> _EXERCISE INSTRUCTIONS_
1) In the parameter-tuning tutorial, rewrite everything from "In this tutorial, we" down to "functions from sklearn.", substituting "model" for "classifier".
2) In the parameter-tuning tutorial, what value is given to k when SelectKBest is created?

> _PASSAGE FOR REVIEW_
^^^^^^^^^^^^^^^^
## Advanced tuning of parameters

In this tutorial, we will apply the skills from previous tutorials and build a classifier using the `Pipelines` and `FeatureUnion` functions from sklearn.

In [1]:
# IMPORT PACKAGES

In [20]:
import pandas as pd
from sklearn.pipeline import Pipeline, FeatureUnion
from sklearn.model_selection import train_test_split
from sklearn.model_selection import GridSearchCV
from sklearn.decomposition import PCA
from sklearn.feature_selection import SelectKBest
from sklearn.ensemble import RandomForestClassifier

### Data

We will be building a binary classifier that predicts wheter a person has diabetes or not, using information on the patient's health. 

The data can be found [here](https://drive.google.com/file/d/1TvCKlmH3Z32XAKk-VUcZyYu95Ccyw3PO/view?usp=sharing). 


In [6]:
url = "https://raw.githubusercontent.com/jbrownlee/Datasets/master/pima-indians-diabetes.data.csv"
names = ['preg', 'plas', 'pres', 'skin', 'test', 'mass', 'pedi', 'age', 'class']
df = pd.read_csv(url, names=names)

In [7]:
df.head()

Unnamed: 0,preg,plas,pres,skin,test,mass,pedi,age,class
0,6,148,72,35,0,33.6,0.627,50,1
1,1,85,66,29,0,26.6,0.351,31,0
2,8,183,64,0,0,23.3,0.672,32,1
3,1,89,66,23,94,28.1,0.167,21,0
4,0,137,40,35,168,43.1,2.288,33,1


### Task

Build classifier which predicts the target variable `class` using rest of the attributes. The model should be fitted using pipeline that contains:
- PCA method
- SelectKBest method
- FeatureUnion
- Random Forest

Choose the best set of parameters using `Pipeline` and grid_search.

> #### Note
> **In this exercise, we are focusing on the implementation of pipeline. Since we have only 9 columns in our dataset the PCA is probably not the best technique to use during the data preparation from a methodology point of view.**

In [16]:
X = df.iloc[:,:-1].values
y = df.iloc[:,-1].values

In [19]:
X_train, X_test, y_train, y_test = train_test_split(X, y, train_size=0.8)

In [55]:
pca = PCA()
kbest = SelectKBest(k=3)  # k has to be set because it is a required postiional argument
random_forest = RandomForestClassifier()

In [56]:
combined_features = FeatureUnion([("pca", pca), ("kbest", kbest)])

In [57]:
pipeline = Pipeline([
                     ("features", combined_features),
                     ("classifier", random_forest)
                    ])
^^^^^^^^^^^^^^^^
> _DATA FOR REVIEW_

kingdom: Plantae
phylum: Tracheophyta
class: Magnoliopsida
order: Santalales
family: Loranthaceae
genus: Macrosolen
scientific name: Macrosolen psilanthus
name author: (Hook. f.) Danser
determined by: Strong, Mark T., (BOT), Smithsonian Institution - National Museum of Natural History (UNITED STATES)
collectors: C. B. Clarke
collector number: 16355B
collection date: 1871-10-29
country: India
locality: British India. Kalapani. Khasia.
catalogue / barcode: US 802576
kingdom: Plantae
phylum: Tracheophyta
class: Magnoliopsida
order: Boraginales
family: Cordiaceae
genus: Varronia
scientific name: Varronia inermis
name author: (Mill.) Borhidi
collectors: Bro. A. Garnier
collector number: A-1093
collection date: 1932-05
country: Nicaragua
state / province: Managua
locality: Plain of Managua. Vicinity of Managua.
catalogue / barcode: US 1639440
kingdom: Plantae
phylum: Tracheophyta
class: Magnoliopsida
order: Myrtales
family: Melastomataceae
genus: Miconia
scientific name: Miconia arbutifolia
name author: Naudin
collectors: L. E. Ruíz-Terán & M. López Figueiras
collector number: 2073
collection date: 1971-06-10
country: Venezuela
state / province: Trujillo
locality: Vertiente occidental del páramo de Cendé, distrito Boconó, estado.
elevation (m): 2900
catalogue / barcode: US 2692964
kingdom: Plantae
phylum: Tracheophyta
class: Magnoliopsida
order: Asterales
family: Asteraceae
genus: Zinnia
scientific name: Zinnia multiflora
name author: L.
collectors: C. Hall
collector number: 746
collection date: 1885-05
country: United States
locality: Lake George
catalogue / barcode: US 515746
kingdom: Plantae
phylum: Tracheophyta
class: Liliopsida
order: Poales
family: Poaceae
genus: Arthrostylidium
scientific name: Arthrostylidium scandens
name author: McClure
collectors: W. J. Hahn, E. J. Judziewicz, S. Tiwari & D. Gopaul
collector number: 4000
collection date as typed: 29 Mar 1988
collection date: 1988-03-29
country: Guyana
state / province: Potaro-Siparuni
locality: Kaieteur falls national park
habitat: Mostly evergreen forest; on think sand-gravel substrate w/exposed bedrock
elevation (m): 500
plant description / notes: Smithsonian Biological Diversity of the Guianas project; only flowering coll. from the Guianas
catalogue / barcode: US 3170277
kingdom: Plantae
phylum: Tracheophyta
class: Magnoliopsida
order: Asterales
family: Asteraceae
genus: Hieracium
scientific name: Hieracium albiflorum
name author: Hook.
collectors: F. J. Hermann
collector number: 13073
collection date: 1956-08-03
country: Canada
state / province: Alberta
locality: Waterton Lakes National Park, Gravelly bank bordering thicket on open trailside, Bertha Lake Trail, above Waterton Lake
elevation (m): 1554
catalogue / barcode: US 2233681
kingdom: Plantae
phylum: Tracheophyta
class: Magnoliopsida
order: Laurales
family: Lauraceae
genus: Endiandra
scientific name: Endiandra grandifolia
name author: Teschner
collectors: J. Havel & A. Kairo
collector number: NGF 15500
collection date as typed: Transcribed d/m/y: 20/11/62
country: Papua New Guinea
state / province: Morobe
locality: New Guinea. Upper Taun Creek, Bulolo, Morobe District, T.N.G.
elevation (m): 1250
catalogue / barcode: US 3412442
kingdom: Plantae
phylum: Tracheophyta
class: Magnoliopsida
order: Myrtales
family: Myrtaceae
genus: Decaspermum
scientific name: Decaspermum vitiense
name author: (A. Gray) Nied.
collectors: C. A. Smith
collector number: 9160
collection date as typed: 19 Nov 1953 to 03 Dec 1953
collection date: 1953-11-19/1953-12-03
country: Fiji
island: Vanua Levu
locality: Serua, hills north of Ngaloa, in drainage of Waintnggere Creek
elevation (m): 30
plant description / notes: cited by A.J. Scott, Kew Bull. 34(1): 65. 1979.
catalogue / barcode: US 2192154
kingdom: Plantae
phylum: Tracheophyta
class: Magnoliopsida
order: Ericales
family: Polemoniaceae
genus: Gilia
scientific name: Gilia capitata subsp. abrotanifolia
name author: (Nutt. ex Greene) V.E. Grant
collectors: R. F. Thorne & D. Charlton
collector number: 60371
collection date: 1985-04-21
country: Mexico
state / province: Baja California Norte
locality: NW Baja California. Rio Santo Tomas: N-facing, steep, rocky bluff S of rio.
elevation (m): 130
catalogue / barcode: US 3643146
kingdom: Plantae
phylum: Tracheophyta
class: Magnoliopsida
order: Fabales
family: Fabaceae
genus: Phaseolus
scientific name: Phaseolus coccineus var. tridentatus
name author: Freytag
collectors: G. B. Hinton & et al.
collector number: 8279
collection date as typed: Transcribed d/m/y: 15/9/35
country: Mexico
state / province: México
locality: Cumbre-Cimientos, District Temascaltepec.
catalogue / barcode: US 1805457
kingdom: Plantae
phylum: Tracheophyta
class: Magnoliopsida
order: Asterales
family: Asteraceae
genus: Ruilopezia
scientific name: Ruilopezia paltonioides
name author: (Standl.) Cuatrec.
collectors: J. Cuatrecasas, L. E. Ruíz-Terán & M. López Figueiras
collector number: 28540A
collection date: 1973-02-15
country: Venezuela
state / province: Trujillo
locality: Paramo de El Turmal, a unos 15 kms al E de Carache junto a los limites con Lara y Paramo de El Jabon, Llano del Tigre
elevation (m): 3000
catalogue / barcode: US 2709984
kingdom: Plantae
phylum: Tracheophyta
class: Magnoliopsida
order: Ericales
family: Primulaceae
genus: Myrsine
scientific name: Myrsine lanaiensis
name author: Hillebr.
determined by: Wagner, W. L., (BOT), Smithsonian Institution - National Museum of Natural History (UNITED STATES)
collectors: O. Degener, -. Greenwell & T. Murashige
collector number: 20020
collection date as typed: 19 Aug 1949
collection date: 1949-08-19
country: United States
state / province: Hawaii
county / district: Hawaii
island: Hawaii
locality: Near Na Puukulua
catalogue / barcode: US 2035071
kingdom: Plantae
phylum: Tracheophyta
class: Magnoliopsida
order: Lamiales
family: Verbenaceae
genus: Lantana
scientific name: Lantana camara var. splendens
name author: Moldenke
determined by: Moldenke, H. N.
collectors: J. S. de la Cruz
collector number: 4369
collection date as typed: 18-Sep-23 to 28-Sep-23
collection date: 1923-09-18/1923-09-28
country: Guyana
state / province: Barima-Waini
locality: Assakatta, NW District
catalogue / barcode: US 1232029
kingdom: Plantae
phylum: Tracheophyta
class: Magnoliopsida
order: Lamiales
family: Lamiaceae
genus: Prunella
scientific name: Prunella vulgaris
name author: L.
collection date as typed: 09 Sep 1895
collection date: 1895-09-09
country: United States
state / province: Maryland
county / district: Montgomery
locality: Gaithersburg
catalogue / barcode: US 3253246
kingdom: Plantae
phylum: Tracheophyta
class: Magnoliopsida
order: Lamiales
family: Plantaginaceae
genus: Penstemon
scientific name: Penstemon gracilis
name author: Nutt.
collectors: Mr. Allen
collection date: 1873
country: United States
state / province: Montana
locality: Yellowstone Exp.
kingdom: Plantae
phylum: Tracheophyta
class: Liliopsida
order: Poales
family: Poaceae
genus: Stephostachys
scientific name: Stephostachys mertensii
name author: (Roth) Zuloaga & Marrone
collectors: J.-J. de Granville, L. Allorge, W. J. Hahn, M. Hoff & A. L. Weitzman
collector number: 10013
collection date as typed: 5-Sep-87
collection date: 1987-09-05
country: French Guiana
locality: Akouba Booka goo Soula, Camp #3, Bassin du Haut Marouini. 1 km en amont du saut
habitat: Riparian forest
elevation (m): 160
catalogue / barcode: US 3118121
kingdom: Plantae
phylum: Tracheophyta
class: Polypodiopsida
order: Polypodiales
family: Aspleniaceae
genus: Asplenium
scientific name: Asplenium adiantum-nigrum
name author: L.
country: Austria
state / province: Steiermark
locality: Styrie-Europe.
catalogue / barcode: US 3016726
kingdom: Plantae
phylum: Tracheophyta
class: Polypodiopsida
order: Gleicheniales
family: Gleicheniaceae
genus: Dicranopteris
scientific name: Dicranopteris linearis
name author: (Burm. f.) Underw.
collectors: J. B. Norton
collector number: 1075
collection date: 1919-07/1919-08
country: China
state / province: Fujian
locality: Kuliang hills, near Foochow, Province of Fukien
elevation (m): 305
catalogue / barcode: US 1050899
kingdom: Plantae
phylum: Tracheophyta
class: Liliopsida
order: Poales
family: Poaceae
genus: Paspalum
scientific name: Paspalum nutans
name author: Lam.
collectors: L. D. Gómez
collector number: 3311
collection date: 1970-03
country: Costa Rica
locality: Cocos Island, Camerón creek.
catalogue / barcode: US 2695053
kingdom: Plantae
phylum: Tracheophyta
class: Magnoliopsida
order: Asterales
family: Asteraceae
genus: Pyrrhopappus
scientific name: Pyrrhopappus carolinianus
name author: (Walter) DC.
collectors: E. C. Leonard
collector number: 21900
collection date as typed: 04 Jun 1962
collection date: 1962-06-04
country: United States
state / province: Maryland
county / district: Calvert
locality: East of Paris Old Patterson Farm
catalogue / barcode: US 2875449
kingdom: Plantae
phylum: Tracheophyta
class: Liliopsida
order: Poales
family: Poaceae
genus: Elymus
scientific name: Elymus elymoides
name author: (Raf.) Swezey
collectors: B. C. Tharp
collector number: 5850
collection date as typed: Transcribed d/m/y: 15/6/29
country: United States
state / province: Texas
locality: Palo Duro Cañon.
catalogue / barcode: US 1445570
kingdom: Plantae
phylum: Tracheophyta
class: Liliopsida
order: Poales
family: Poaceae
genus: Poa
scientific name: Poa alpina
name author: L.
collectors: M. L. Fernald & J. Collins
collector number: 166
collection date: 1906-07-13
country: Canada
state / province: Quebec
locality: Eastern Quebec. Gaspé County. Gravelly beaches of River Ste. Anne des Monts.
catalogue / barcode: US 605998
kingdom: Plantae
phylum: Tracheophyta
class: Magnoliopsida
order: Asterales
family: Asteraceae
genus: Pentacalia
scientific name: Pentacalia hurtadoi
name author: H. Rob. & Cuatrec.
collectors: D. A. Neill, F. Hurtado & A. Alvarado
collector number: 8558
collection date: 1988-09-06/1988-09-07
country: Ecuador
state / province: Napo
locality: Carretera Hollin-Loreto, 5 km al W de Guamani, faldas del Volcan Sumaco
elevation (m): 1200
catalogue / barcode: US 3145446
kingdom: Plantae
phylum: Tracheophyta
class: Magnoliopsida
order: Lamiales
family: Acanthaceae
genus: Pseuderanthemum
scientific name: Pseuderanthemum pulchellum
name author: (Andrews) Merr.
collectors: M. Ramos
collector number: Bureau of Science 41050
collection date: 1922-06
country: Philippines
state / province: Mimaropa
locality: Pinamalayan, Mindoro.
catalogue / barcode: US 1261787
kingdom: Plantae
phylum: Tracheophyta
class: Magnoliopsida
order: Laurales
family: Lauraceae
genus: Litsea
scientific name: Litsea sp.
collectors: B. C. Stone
^^^^^^^^^^^^^^^^
> _RESPONSES_
1)
In this tutorial, we will apply the skills from previous tutorials and build a model using the `Pipelines` and `FeatureUnion` functions from sklearn.

2) 3